**Fragen zum Material:**
(1) Ab welchem Jahr waren die Notenbanken laut dem Text über Carry Trades bereit, Gold an Investment- oder Großbanken zu verleihen?
(2) Ändern Sie im Text über Carry Trades den Abschnitt von „Ein Geschäft, das“ bis „und daher wirklich.“, indem Sie „Erlöse“ durch „Erträge“ ersetzen, und geben Sie den geänderten Abschnitt wieder.
(3) Schreiben Sie den Text über Carry Trades im Anschluss an seinen letzten Satz weiter.

Eine Folge dieser Ausweitung der Finanzindustrie waren steigende Erlöse; im Wettkampf der Finanzgiganten mussten - um diese Ertragsströme gegen die große Konkurrenz verteidigen zu können - immer neue Ideen geboren werden. Das zur Vorgeschichte der "Carry Trades".


Zurück zur alten Volkswirtschaftslehre. Dort wird kurz gefasst ein erfolgreiches Finanzgeschäft mit folgenden Fakten beschrieben:

Kongruenz (= Übereinstimmung) der Termine - Kongruenz der Basiswährung - Kongruenz des Vollzugs - Kongruenz des Vertragsmediums für Käufer und Verkäufer

Ein Geschäft, das auf den oben genannten Grundlagen zustande kommt, ist für Käufer und Verkäufer als abgeschlossen zu betrachten, seine Erlöse können in die Buchhaltungen der Vertragspartner ohne weitere Bedingungen übernommen werden. Diese Erlöse sind real erwirtschaftet und daher wirklich.

Beispiel: Ich verkaufte am 24.02.2006 1000 Siemens-Aktien an der Börse oder ein anderes Beispiel: Ich verkaufe per Stichtag 01.04.2006 auf US$-Basis einen Kontrakt Kupfer an der COMEX in NEW YORK. Den Ertrag meines Aktien- aber auch des Terminverkaufs kann ich als gesichert ansehen, alle Daten sind kongruent.

Carry Trades sind jedoch Geschäfte, die komplexer auf verschiedenen Ebenen und noch dazu nebeneinander ablaufen und zu deren festen Ergebnis es erst dann kommen kann, wenn alle damit verbundenen Nebengeschäfte auch abgeschlossen und abgewickelt sind.


Einige Beispiele: Der "Gold-Carry-Trade"

Beginnend in den Jahren ab 1995 waren die Notenbanken bereit, Gold an mit guter Bonität ausgestattete Investment- oder Großbanken zu niedrigsten Zinssätzen zu verleihen. Die Notenbanken hatten ein neues Ertragsfeld für ihre still liegenden Goldbestände entdeckt; die Zinserträge waren für sie relativ hoch, weil die niedrigen Zinsen (so an die 1%) auf den Verkehrswert des Goldes bezahlt wurden, aber bezogen auf den in den Büchern der Notenbanken erscheinenden Buchwert z.B. von 42,22 US$ pro Unze optisch sehr hoch waren und sie natürlich keine Angst vor den Risiken der leihenden Banken haben mussten. Diese verkauften das Gold, legten die Erlöse in soliden Finanztiteln (z.B. USTreasury-Bonds mit damals 5-6% Zins) an und strichen so satte Zinsdifferenzgewinne ein. Man beachte die Zinsmarge von 400% gegenüber dem Schuldzins! Wie oben bereits dargelegt, blieb bei diesem Geschäft eine Position offen, nämlich die Rückzahlungsverpflichtung für die geborgten Goldbestände gegenüber den Notenbanken. Die Kontrakte waren so in sich nicht kongruent.

**Eingabedaten:**
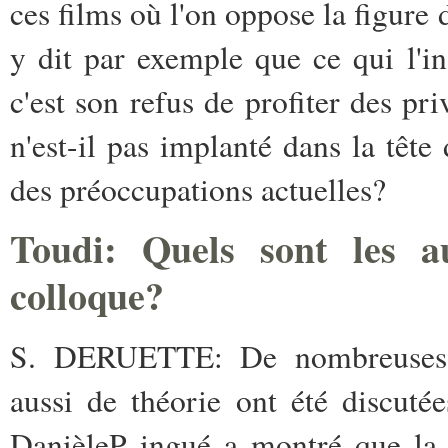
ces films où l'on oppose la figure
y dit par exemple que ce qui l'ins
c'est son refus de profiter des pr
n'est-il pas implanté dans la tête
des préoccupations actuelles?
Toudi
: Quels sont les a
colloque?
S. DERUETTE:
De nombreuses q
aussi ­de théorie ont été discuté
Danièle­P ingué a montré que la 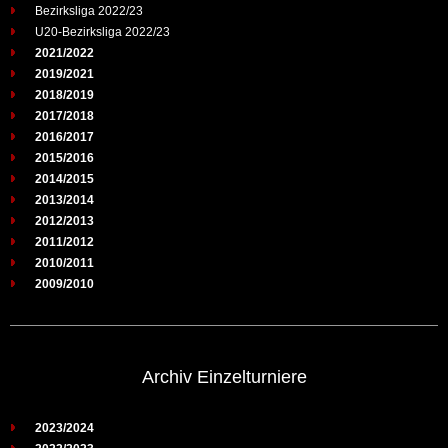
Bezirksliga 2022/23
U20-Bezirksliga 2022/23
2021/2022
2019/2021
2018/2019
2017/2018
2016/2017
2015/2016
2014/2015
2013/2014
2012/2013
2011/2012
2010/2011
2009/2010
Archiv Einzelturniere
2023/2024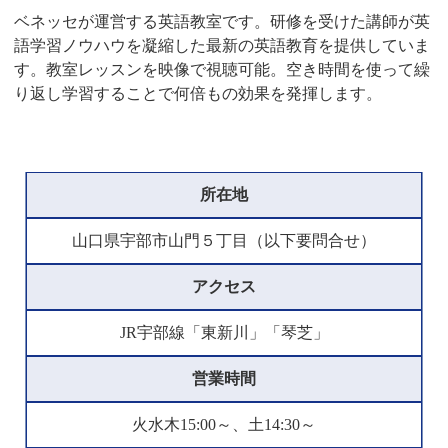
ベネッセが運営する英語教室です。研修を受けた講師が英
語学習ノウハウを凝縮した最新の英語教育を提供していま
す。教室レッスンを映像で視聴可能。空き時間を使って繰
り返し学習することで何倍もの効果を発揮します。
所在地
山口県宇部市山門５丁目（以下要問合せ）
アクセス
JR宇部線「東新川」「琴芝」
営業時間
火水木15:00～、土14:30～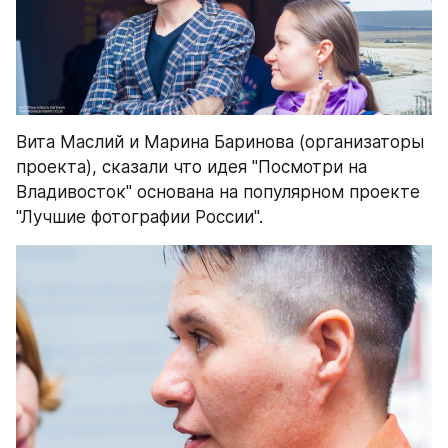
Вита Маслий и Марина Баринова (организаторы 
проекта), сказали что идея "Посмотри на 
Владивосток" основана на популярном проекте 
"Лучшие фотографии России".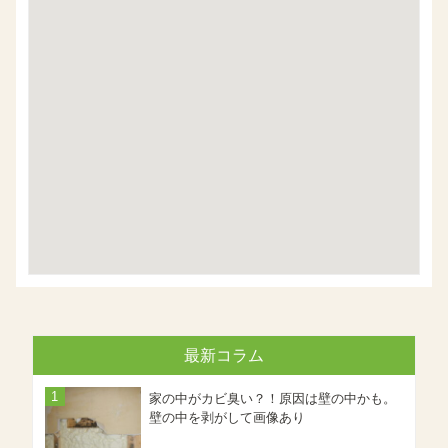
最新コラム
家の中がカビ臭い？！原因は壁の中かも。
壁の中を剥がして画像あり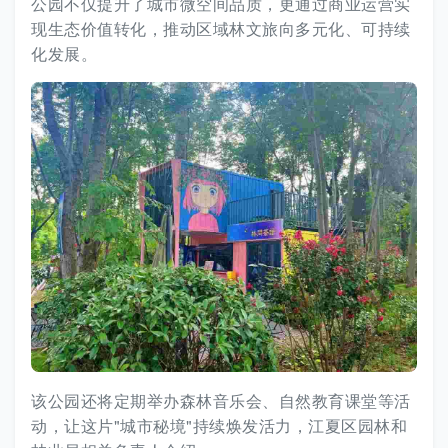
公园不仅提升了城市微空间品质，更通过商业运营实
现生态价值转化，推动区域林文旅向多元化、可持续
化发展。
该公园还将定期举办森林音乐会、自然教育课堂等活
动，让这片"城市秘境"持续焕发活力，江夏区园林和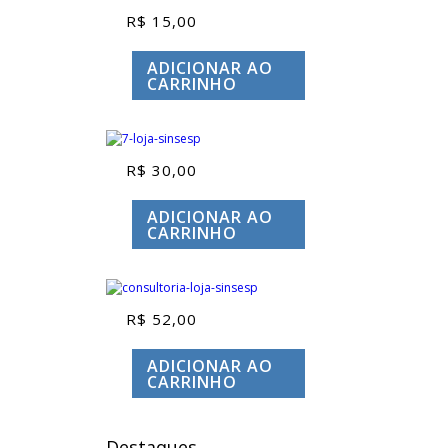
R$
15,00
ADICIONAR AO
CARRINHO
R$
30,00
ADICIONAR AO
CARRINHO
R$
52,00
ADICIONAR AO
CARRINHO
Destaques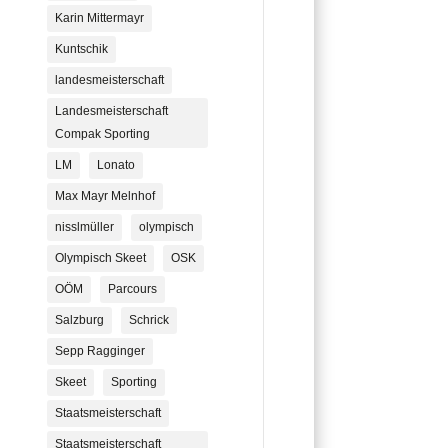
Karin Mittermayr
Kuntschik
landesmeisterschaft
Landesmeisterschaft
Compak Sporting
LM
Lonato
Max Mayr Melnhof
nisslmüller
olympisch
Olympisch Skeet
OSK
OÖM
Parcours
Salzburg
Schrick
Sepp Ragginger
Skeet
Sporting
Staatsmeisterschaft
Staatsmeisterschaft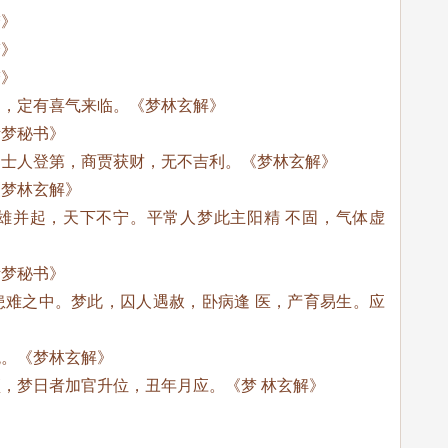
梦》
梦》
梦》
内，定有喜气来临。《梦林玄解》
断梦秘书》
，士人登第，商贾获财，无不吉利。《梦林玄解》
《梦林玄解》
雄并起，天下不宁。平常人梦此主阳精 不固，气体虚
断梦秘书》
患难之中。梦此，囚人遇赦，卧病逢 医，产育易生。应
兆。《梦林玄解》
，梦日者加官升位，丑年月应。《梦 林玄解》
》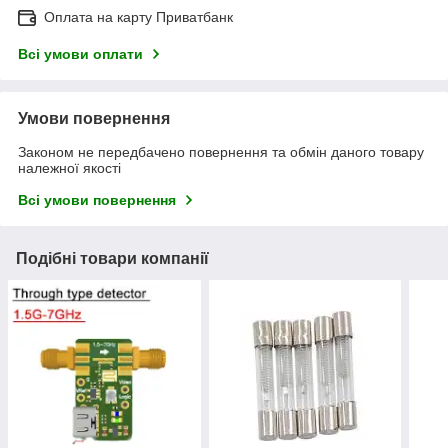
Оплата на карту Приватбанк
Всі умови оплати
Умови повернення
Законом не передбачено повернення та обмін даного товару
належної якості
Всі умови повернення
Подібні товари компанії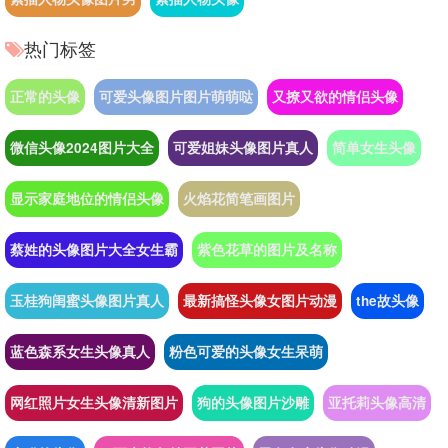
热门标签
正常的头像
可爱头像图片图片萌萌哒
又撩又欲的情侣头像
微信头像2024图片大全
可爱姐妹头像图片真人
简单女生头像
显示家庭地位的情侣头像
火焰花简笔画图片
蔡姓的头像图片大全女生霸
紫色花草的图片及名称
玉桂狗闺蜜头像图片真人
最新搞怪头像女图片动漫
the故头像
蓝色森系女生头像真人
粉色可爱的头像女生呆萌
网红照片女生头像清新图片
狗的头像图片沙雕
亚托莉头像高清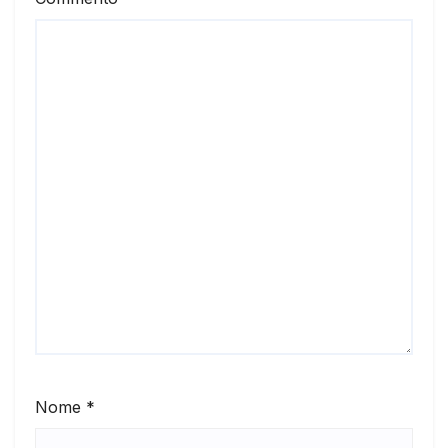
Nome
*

**Antworten nach Nummer:**
(1) Ab 1995.

(2)
Ein Geschäft, das auf den oben genannten Grundlagen zustande kommt, ist für Käufer und Verkäufer als abgeschlossen zu betrachten, seine Erträge können in die Buchhaltungen der Vertragspartner ohne weitere Bedingungen übernommen werden. Diese Erträge sind real erwirtschaftet und daher wirklich.

(3)
Einige Institute haben schon die Erfahrung mit dem dabei entstehenden Risiko machen dürfen, so die Portugiesische Notenbank, die einige Tonnen ihres verborgten Goldes nicht mehr zurückbekam, weil der Schuldner in Bankrott fiel. So der Long Term Capital Management Hedgefonds, der geschätzte 300 Tonnen Gold schuldig blieb. Es ist heute noch ein großes Geheimnis, wie viele Tonnen verliehenen Goldes aus diesem "Gold-Carry-Trade" noch nicht zurückgezahlt sind.

Nur der Vollständigkeit halber weise ich darauf hin, dass es auch einen Silber-Carry-Trade - allerdings in weit geringerem Umfange als beim Gold gab.


Ein weiteres Beispiel: Der "Bond-Carry-Trade"

Der Rentenmarkt gilt als sicher. Hier langfristig sichere Erträge zu erzielen, ist ein Zeichen von Solidität, sozusagen, die Mündelsicherheit in Person. Natürlich ist das Handeln oder Halten von Anleihen, Bonds, kurz gesagt von Rentenpapieren aller Art nicht mit hohen Margen und Erträgen verbunden, also für Investment-Banken mit hohen Ertragsvorstellungen ungeeignet.

So versuchten sich viele Institute an der Lösung des alten Bankiersproblems "Wie kann ich aus billigen kurzfristigen Mitteln teure langfristige Anlagen oder Kredite kreieren?" Denn durch eine geniale Lösung dieses Bankiersproblems könnten ebenfalls hohe Zinsmargen erzielt werden. Eine private Anmerkung: Mein Großvater war auch Banker, und zwar bei der Darmstädter-Nationalbank (kurz DANAT-Bank genannt); diese Bank - es war zu ihrer Zeit die zweitgrößte deutsche Bank - hatte es geschafft, über Sonderkonstruktionen kurzfristige Mittel in langfristige Kredite umzuwandeln. Als eine der Voraussetzungen für diese genialen Geschäfte verfiel, brach die Bank zusammen mit der Folge, dass mein Vater als 18-Jähriger auf der Strasse stand, denn mein Großvater konnte seine Familie nicht mehr ernähren.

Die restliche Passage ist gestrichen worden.